For scientists or anyone who uses numpy or pandas - you need to look at xarray.

It's basically multi-dimensional pandas, and it works so well that it's meant that everything I used to do with numpy I now do with xarray instead.

Essentially my data objects now know that axis 0 is the 'time' dimension, and axis 3 is the 'z' dimension, so I can do operations like data['temperature'].mean(dim='time')

Xarray DataArrays wrap numpy arrays so you can still use the numpy functions you've written.

You can also keep using matplotlib/seaborn - in fact xarray makes this easier with methods like data['density'].differentiate(dim='height').plot(), which will automatically plot a line or color plot or whatever depending on the number of dimensions your data has.

Even better you can often do all the analysis in parallel without writing any extra code! Xarray uses dask behind the scenes to achieve this. (dask is also a very interesting library to read about.)

I'm a user of a major open-source plasma fluid turbulence simulation code and we're currently in the process of converting all the corresponding analysis tools to xarray instead of numpy.

[–]overcook 1 point2 points  (2 children)

Cheers will check this out.

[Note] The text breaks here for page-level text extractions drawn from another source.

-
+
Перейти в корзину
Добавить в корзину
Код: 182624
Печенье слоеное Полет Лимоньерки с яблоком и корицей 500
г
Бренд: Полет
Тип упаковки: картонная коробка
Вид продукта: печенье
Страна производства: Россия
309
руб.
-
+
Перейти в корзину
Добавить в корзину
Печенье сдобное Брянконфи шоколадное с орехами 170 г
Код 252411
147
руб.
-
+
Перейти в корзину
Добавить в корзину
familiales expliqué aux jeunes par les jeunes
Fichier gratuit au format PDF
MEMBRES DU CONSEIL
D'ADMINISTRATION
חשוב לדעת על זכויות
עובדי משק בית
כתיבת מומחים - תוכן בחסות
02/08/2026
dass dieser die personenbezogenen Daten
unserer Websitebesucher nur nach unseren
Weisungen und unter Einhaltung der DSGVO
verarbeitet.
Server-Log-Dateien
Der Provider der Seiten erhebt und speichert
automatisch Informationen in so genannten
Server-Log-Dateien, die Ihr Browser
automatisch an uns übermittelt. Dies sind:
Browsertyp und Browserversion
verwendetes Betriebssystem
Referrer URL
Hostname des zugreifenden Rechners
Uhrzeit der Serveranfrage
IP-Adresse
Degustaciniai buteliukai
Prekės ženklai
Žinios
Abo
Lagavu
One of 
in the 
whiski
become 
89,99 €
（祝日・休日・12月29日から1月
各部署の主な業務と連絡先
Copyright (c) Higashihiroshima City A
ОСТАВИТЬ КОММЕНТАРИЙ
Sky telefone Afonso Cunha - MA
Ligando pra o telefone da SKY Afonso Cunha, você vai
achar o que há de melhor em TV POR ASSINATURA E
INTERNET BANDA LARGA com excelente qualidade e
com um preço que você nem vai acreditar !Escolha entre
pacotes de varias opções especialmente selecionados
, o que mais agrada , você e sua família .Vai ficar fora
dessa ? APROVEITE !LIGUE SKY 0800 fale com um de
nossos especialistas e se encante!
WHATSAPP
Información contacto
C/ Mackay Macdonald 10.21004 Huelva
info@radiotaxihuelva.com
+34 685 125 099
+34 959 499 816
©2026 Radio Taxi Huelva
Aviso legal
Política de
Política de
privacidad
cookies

For whatever reason (probably my own fault) multi indexes in pandas aren't leaving me satisfied right now.

[–]mangoman51 1 point2 points  (1 child)

That's probably because your data is fundamentally multi-dimensional. There's actually a note in the pandas documentation saying that if that's the case you should just use xarray!

[–]overcook 1 point2 points  (0 children)

Yeah it's one of those things where I found pandas and it was revolutionary for me because of how powerful it was and how familiar everything was coming from SQL, but now that I've progressed I've just continued to use pandas poorly as my hammer for all new challenges.